### Bagian Teks
===============

Lalu, apa hubungannya dengan mental para pejabat di negara ini yang suka sekali berbohong? Mari kita coba kutip beberapa berita yang pernah dilansir beberapa media.



*****


Detik.com Jakarta – Akhirnya anggota Badan Kehormatan (BK) DPR mengaku mampir ke Turki. Pengakuan meluncur dari Wakil Ketua BK Nudirman Munir. Namun, mengapa alasan anggota BK DPR tidak konsisten, alias mencla-mencle?


Liputan6.com Jakarta: Terdakwa kasus mafia pajak Gayus Halomoan Tambunan akhirnya mengaku mendapat perlakuan istimewa dari Rumah Tahanan Mako Brimob, Depok, Jawa Barat untuk berplesiran ke Bali.


KOMPAS.com Jakarta – Terdakwa kasus suap PT Salma Arowana Lestari, Sjahril Johan, meminta kepada para pejabat yang menerima uang suap untuk mengaku dan bersikap jantan saat membacakan nota pembelaan (pleidoi) di depan majelis hakim Pengadilan Negeri Jakarta Selatan.


Primaironline.com Jakarta – Faktor ekonomi menjadi alasan Kepala Rumah Tahanan (Karutan) Markas Komando (Mako) Brimob Komisaris Iwan Siswanto menerima suap dari terdakwa kasus korupsi Gayus Halomoan Tambunan. “Faktor ekonomi, istri dari klien sakit-sakitan 10 tahun, sangat butuh biaya, dia mengakui khilaf dan mengakui perbuatannya bertentangan dengan hukum,” ujar pengacara Iwan, Berlin Pandiangan, di Mabes Polri, Jakarta Selatan, Senin (06/05).

===============

### Data yang Diberikan

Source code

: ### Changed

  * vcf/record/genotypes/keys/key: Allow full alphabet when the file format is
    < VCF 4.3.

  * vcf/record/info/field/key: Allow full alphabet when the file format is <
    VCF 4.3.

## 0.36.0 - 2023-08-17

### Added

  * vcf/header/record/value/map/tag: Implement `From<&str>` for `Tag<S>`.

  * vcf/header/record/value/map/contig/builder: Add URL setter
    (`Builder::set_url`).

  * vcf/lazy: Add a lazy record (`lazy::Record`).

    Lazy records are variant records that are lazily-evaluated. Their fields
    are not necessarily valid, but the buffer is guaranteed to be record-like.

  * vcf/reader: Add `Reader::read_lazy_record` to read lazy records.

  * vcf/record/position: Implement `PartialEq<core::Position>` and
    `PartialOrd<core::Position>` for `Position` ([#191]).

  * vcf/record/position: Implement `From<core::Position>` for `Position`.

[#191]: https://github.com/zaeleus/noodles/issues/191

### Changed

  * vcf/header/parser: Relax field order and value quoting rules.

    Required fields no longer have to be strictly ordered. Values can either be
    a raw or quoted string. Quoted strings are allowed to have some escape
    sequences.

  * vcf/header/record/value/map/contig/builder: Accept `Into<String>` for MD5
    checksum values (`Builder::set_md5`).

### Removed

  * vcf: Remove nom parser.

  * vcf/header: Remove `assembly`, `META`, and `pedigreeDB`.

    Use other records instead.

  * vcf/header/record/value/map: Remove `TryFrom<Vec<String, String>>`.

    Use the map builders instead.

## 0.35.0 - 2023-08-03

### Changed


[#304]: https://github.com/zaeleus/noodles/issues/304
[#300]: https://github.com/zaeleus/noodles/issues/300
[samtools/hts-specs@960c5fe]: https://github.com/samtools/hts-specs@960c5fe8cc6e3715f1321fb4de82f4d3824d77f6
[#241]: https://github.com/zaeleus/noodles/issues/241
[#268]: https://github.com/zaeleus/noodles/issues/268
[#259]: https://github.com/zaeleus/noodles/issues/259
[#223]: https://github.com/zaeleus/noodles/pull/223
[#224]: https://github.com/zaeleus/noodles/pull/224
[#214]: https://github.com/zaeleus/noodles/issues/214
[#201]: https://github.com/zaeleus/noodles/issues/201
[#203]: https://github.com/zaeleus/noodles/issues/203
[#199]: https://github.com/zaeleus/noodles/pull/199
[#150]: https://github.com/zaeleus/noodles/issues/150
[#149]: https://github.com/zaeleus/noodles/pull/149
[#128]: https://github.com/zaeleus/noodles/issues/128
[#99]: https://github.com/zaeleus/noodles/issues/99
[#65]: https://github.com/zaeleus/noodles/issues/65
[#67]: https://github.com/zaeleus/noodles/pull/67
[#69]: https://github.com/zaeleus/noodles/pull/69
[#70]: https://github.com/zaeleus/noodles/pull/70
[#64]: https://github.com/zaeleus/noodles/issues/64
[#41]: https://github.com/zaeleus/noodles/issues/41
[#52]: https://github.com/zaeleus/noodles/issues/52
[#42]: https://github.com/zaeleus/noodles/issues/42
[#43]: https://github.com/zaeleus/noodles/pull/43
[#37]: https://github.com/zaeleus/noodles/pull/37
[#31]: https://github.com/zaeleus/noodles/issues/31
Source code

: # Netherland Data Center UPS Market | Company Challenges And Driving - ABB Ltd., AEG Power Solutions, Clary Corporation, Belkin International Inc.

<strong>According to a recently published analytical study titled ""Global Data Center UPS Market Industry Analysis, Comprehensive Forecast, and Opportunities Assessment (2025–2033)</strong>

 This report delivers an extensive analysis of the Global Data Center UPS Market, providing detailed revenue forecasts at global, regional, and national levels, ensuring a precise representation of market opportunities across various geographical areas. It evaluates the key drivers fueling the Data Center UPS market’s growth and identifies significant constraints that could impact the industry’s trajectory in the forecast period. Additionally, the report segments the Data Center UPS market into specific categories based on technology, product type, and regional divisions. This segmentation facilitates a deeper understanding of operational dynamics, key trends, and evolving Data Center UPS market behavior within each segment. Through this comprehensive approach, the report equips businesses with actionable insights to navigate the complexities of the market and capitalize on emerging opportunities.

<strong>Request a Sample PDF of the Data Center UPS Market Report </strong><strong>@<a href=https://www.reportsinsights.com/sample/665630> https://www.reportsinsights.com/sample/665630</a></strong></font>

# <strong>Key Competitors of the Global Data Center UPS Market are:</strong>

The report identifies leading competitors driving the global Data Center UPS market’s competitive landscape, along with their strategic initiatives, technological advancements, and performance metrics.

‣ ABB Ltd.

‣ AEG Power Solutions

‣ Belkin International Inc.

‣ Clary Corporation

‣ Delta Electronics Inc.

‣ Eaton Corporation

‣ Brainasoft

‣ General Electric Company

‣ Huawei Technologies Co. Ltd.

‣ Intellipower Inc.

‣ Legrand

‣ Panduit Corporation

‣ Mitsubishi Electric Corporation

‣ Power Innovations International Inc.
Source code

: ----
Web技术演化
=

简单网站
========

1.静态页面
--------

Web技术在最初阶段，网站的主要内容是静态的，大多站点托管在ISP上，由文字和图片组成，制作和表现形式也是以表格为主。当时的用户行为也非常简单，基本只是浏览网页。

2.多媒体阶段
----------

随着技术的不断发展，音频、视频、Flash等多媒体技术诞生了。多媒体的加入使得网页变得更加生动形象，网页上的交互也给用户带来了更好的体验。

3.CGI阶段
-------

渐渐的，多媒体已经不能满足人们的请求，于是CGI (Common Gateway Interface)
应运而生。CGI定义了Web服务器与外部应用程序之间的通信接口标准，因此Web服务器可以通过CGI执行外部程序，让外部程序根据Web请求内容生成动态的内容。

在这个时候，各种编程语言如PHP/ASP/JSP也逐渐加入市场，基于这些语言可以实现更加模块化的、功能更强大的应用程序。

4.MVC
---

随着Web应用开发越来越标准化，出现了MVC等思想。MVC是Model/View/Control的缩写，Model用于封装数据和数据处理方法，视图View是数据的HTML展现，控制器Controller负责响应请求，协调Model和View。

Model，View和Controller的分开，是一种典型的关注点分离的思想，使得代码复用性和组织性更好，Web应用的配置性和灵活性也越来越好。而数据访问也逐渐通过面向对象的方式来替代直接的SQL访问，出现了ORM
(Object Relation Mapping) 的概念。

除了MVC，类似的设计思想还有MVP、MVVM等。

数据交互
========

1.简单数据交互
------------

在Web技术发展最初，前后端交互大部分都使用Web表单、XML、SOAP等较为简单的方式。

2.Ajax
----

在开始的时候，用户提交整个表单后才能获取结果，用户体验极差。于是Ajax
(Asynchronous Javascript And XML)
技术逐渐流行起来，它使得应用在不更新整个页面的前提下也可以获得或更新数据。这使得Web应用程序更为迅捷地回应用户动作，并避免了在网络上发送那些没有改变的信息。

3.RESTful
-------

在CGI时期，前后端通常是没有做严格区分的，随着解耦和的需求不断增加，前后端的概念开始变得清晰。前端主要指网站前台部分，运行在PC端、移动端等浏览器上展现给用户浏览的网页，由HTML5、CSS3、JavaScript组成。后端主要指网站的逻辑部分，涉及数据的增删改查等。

===============

### Tugas yang Dikerjakan
1. Kutip persis bagian teks tentang pejabat yang suka berbohong, mulai dari kata-kata yang memuat "Lalu, apa hubungannya" hingga "konsisten, alias mencla-mencle?".
2. Tulis lanjutan teks tentang pejabat yang suka berbohong, dimulai setelah kalimat terakhirnya.

### Hasil Tiap Tugas
1.
Lalu, apa hubungannya dengan mental para pejabat di negara ini yang suka sekali berbohong? Mari kita coba kutip beberapa berita yang pernah dilansir beberapa media.



*****


Detik.com Jakarta – Akhirnya anggota Badan Kehormatan (BK) DPR mengaku mampir ke Turki. Pengakuan meluncur dari Wakil Ketua BK Nudirman Munir. Namun, mengapa alasan anggota BK DPR tidak konsisten, alias mencla-mencle?

2.
*****



Kalau kita mengamati berita-berita di atas, maka kita akan melihat bahwa pada dasarnya, mereka melakukan itu seperti berjudi. Saat sedang beruntung, aman, maka kebohongan mereka tak akan terungkap. Tetapi jika salah satu rangkaian dari rantai kebohongan itu putus, maka berserakanlah rantai yang lain dan saat merasa terancam akan membongkar kebohongan-kebohongan selanjutnya. Apakah kebohongan-kebohongan yang mereka hasilkan adalah hasil dari kebohongan yang tiba-tiba saja dilakukan?

Tentu saja tidak.



Saat manusia didoktrin untuk tidak terlalu jujur sejak bayi, maka saat itulah penyakit emosional yang bernama bohong telah mulai secara perlahan merasuk dalam aliran darah dan menjadi makanan sehari-hari mereka. Pada orang-orang yang mendidik anak-anaknya dalam kesederhanaan dan tak suka menekan anaknya untuk melakukan kebohongan atas dasar pemuasan hati orangtua, maka sang anak akan lebih leluasa bersikap jujur dan apa adanya.



Kejujuran, sikap terbuka, dan tak suka berpura-pura akan membuat si anak juga memilih teman-teman yang sejalan dengannya. Lalu, saat memilih pasangan hidup, akan juga memilih pasangan yang dapat menerima keadaan dirinya tanpa perlu berbohong lebih banyak lagi. Hidup dijalani tanpa harus memperparah penyakit emosional hasil bentukan budaya masa lalu.

Betapa memuakkan melihat proses pengadilan pejabat yang selalu saja mempertahankan kebohongannya. Saat banyak masyarakat yang berjuang sampai titik darah penghabisan untuk menghidupi keluarganya, para pembohong kakap ini berjuang sampai titik duit penghabisan untuk menutupi kebohongan mereka. Bahkan duit yang mereka dapat dari hasil memakan uang yang bukan hak mereka!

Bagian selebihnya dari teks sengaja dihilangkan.